Required Competencies: Knowledge, Skills, and Abilities
• Hands on experience with various laboratory techniques and environmental monitoring.
• Ability to understand, follow, interpret and apply Global Regulatory and cGMP requirements.
• Problem solving ability/mentality, technically adept and logical.
• Ability to work with management locally and globally.
• Follow directions well; work cooperatively as a team leader, an individual contributor and as a team member.
• Advanced written and verbal communication skills.
• Ability to work under limited supervision.
• Communicates effectively with peers, management and cross-functionally across the site.
• Critical reasoning and decision-making skills for solving routine and complex problems that impact multiple departments.
• Ability to deal appropriately with regulatory agencies and act as a Subject Matter Expert (SME) for the department during regulatory and non-regulatory inspections
Duties and Responsibilities
•Collect viable and non-viable samples within controlled environments.
•Collect viable and non-viable samples for compressed gases.
•Collect personnel glove and gown samples.

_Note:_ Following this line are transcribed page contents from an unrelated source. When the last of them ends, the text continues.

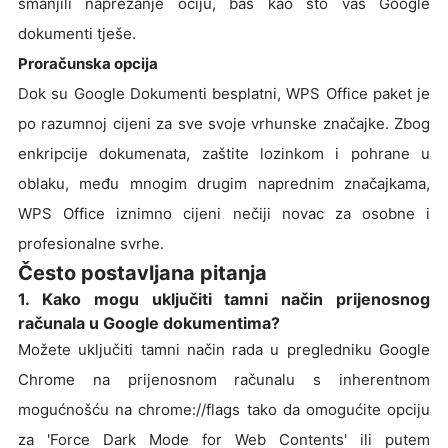
smanjili naprezanje očiju, baš kao što vas Google
dokumenti tješe.
Proračunska opcija
Dok su Google Dokumenti besplatni, WPS Office paket je
po razumnoj cijeni za sve svoje vrhunske značajke. Zbog
enkripcije dokumenata, zaštite lozinkom i pohrane u
oblaku, među mnogim drugim naprednim značajkama,
WPS Office iznimno cijeni nečiji novac za osobne i
profesionalne svrhe.
Često postavljana pitanja
1. Kako mogu uključiti tamni način prijenosnog
računala u Google dokumentima?
Možete uključiti tamni način rada u pregledniku Google
Chrome na prijenosnom računalu s inherentnom
mogućnošću na chrome://flags tako da omogućite opciju
za 'Force Dark Mode for Web Contents' ili putem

Participates in aseptic process qualifications:
Documents, Tracks, and Trends test results:
•Record daily data results.
•Prepares spreadsheets of data.
•Trends site specific data.
Education and Experience
• Bachelor’s degree, particularly in a Science related field, required.
• 0-3 years relevant work experience required, preferably in a manufacturing environment with cGMP requirement.
• An equivalent combination of education / experience may substitute.
• The incumbent will be required to wear uniform/ PPE to work in a manufacturing, warehouse, or laboratory environment.
• The incumbent may be fully gowned for extended periods of time within a restrictive movement environment. This may include standing, bending, reaching, kneeling, etc.
• The incumbent will have to perform work in a controlled environment with strict glove and gown requirements.
• The incumbent will be required to maintain a safety alertness due to work around hazardous equipment and cytotoxic product.
• This position requires regular medical surveillance and may require incumbent to wear a respirator or gown.
• The incumbent must be able to distinguish colors and possess correctable vision to 20/20; annual eye exam is required.
• The incumbent may analyze data and work with spreadsheets and graphs on a daily basis.
• The incumbent may be working in a laboratory or manufacturing setting up to 6 hours per day.
• The incumbent must be able to lift/carry NMT 25 lbs.